In setting limits, your actions should speak louder than your words. Don't become a toothless tiger like the parent in c or a pushover like the parent in e. However, don't be an authoritarian mom like the parents in a and d. And don't ever give confusing signals to your child like the parent in b. So, the correct answer is (drum roll) f.
In setting limits the positive parenting way, it is important that you enforce the rules unless your child has a genuine reason for not obeying the rules, for example if his father had made him clean his room until 4 o'clock, or he had fallen out of the window and is comatose. However, don't shout, spank, ridicule, nag or insult your kids. A silent parent who means business is better than one who is a raging bull. Think Clint Eastwood in The Good, The Bad, And The Ugly.

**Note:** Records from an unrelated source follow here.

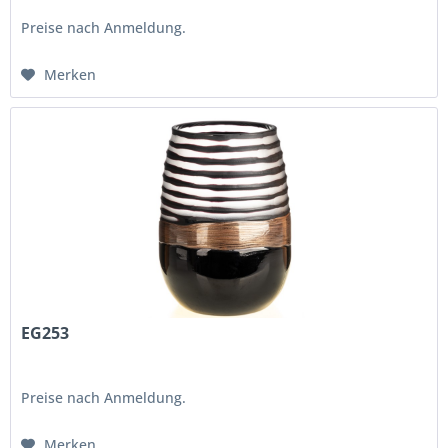
Preise nach Anmeldung.
Merken
EG253
Preise nach Anmeldung.
Merken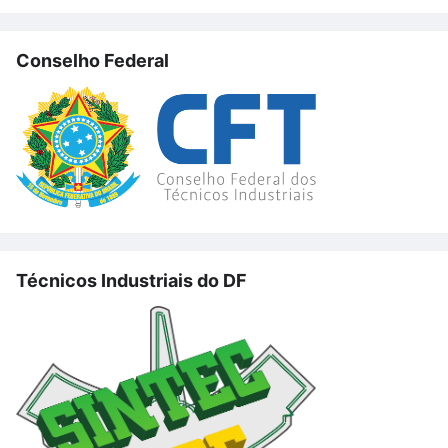
Conselho Federal
Técnicos Industriais do DF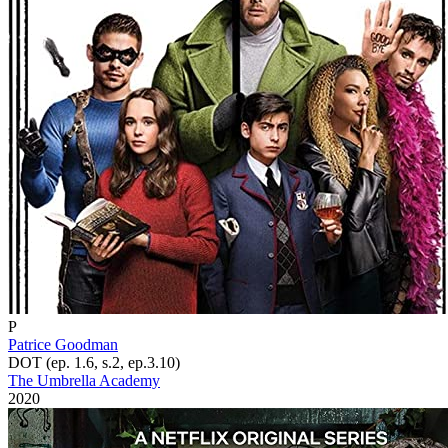
P
Patrice Goodman
DOT (ep. 1.6, s.2, ep.3.10)
The Umbrella Academy
2020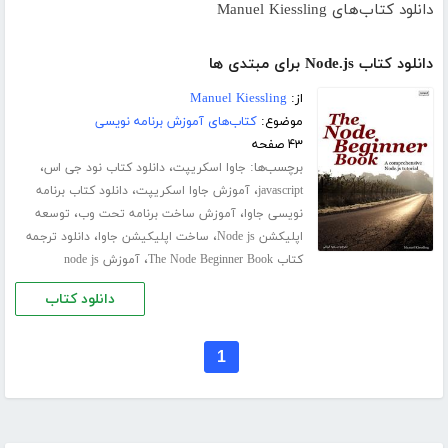
دانلود کتاب‌های Manuel Kiessling
دانلود کتاب Node.js برای مبتدی ها
از:
Manuel Kiessling
موضوع:
کتاب‌های آموزش برنامه نویسی
۴۳ صفحه
برچسب‌ها:
،
،
جاوا اسکریپت
دانلود کتاب نود جی اس
،
،
javascript
آموزش جاوا اسکریپت
دانلود کتاب برنامه
،
،
نویسی جاوا
آموزش ساخت برنامه تحت وب
توسعه
،
،
اپلیکشن Node js
ساخت اپلیکیشن جاوا
دانلود ترجمه
،
کتاب The Node Beginner Book
آموزش node js
دانلود کتاب
1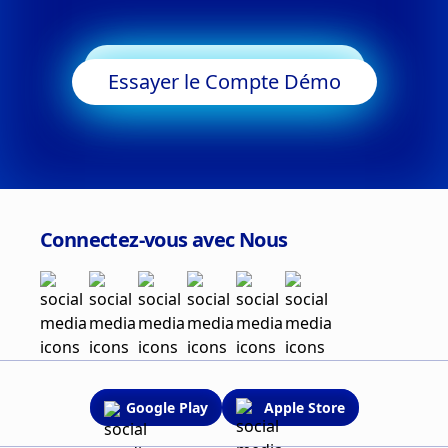
Commencer à Trader
Essayer le Compte Démo
Connectez-vous avec Nous
Google Play
Apple Store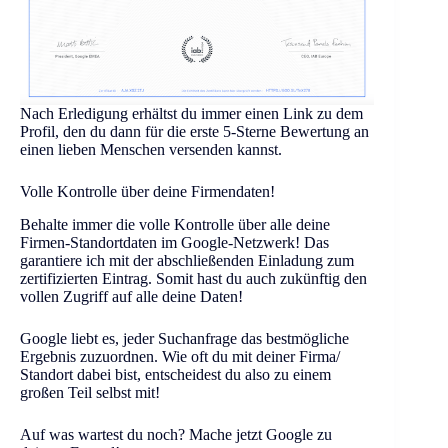
Nach Erledigung erhältst du immer einen Link zu dem
Profil, den du dann für die erste 5-Sterne Bewertung an
einen lieben Menschen versenden kannst.
Volle Kontrolle über deine Firmendaten!
Behalte immer die volle Kontrolle über alle deine
Firmen-Standortdaten im Google-Netzwerk! Das
garantiere ich mit der abschließenden Einladung zum
zertifizierten Eintrag. Somit hast du auch zukünftig den
vollen Zugriff auf alle deine Daten!
Google liebt es, jeder Suchanfrage das bestmögliche
Ergebnis zuzuordnen. Wie oft du mit deiner Firma/
Standort dabei bist, entscheidest du also zu einem
großen Teil selbst mit!
Auf was wartest du noch? Mache jetzt Google zu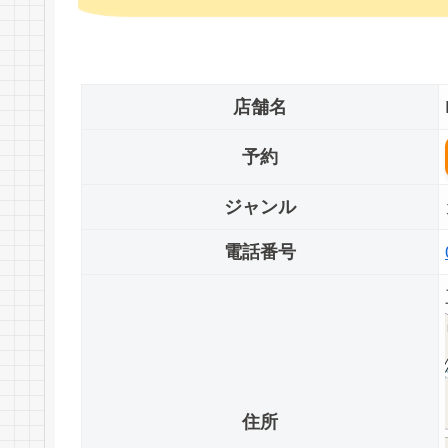
店舗名
予約
ジャンル
電話番号
住所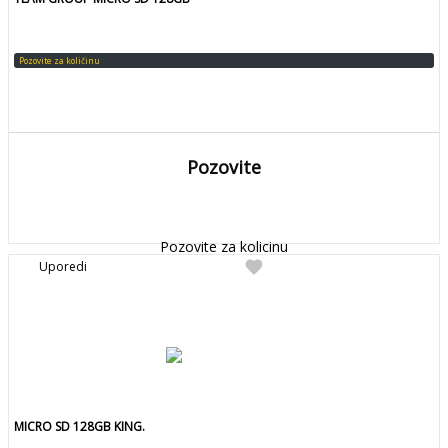
Pozovite za količinu
Pozovite
DETALJNIJE
Detaljnije
Pozovite za kolicinu
favorite
Uporedi
MICRO SD 128GB KING.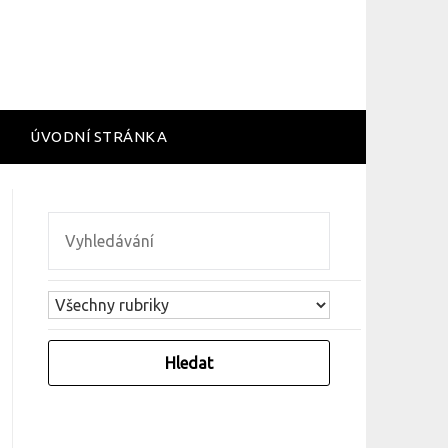
ÚVODNÍ STRÁNKA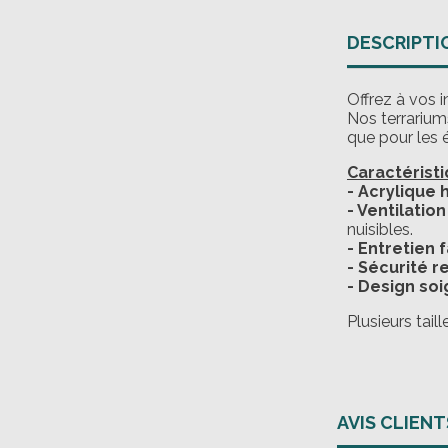
DESCRIPTI
Offrez à vos i
Nos terrariums
que pour les 
Caractéristi
- Acrylique
- Ventilation
nuisibles.
- Entretien f
- Sécurité 
- Design soi
Plusieurs tail
AVIS CLIENT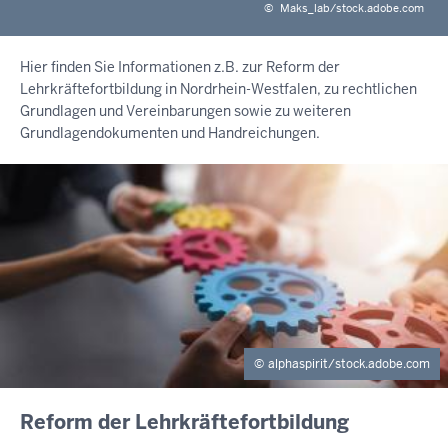
©
Maks_lab/stock.adobe.com
Hier finden Sie Informationen z.B. zur Reform der
Lehrkräftefortbildung in Nordrhein-Westfalen, zu rechtlichen
Grundlagen und Vereinbarungen sowie zu weiteren
Grundlagendokumenten und Handreichungen.
alphaspirit/stock.adobe.com
INHALTSSEITE
Reform der Lehrkräftefortbildung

Routines and Setting Limits Go Hand in Hand
When setting limits, the best way to ensure that your children follow them is to have routines. You could have a bedtime routine, a house-cleaning routine, a homework routine and so on. Routines will give a sense of security to your children. Over time, they will naturally do the tasks without your having to remind them. Your children will feel that this is the way things are done in their home. There is no room for argument. It certainly beats nagging and shouting matches. Be realistic about the amount of time it will take your child to finish a routine. For example, if it would take your child 15 minutes to prepare the table for dinner then set the routine to begin 15 minutes before dinnertime. Nelsen, Lott and Glen in Positive Discipline A-Z recommend creating routine charts with photos of your kids doing the tasks. Your kids will love it. The book also suggests that you let your kids participate in creating the chart, sticking their photos and brainstorming the things they could do for each routine. For example, brushing their teeth, hugging their parents, putting on their pajamas, having a bedtime story read to them could be part of a bedtime routine. Of course, you could add in anything that they might have missed and put the tasks in the correct order. Who said raising kids is tough work? Setting limits will never be the same again after you put our parenting guide into action. Try it today!